Copy out the lines of every item, replacing "common name" with "vernacular name" and keeping everything else unchanged. Omit the pictures from your answer.

[START OF TASK MATERIAL]

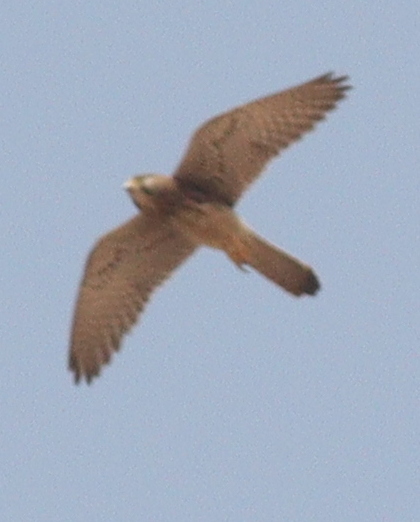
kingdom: Animalia
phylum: Chordata
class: Aves
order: Falconiformes
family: Falconidae
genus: Falco
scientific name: Falco tinnunculus
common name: Common kestrel
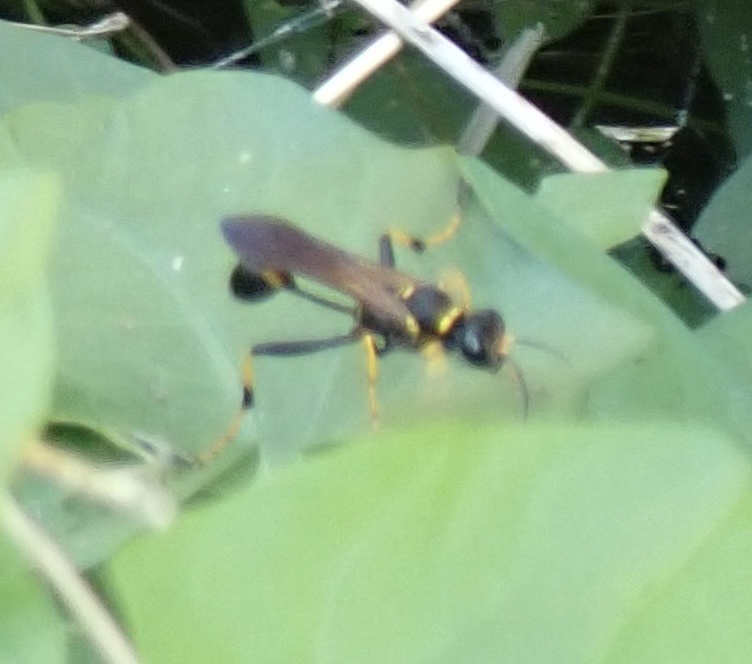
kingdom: Animalia
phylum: Arthropoda
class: Insecta
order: Hymenoptera
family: Sphecidae
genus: Sceliphron
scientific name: Sceliphron caementarium
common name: Mud dauber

[END OF TASK MATERIAL]

■ **ANSWER FOR THE TASK**
kingdom: Animalia
phylum: Chordata
class: Aves
order: Falconiformes
family: Falconidae
genus: Falco
scientific name: Falco tinnunculus
vernacular name: Common kestrel
kingdom: Animalia
phylum: Arthropoda
class: Insecta
order: Hymenoptera
family: Sphecidae
genus: Sceliphron
scientific name: Sceliphron caementarium
vernacular name: Mud dauber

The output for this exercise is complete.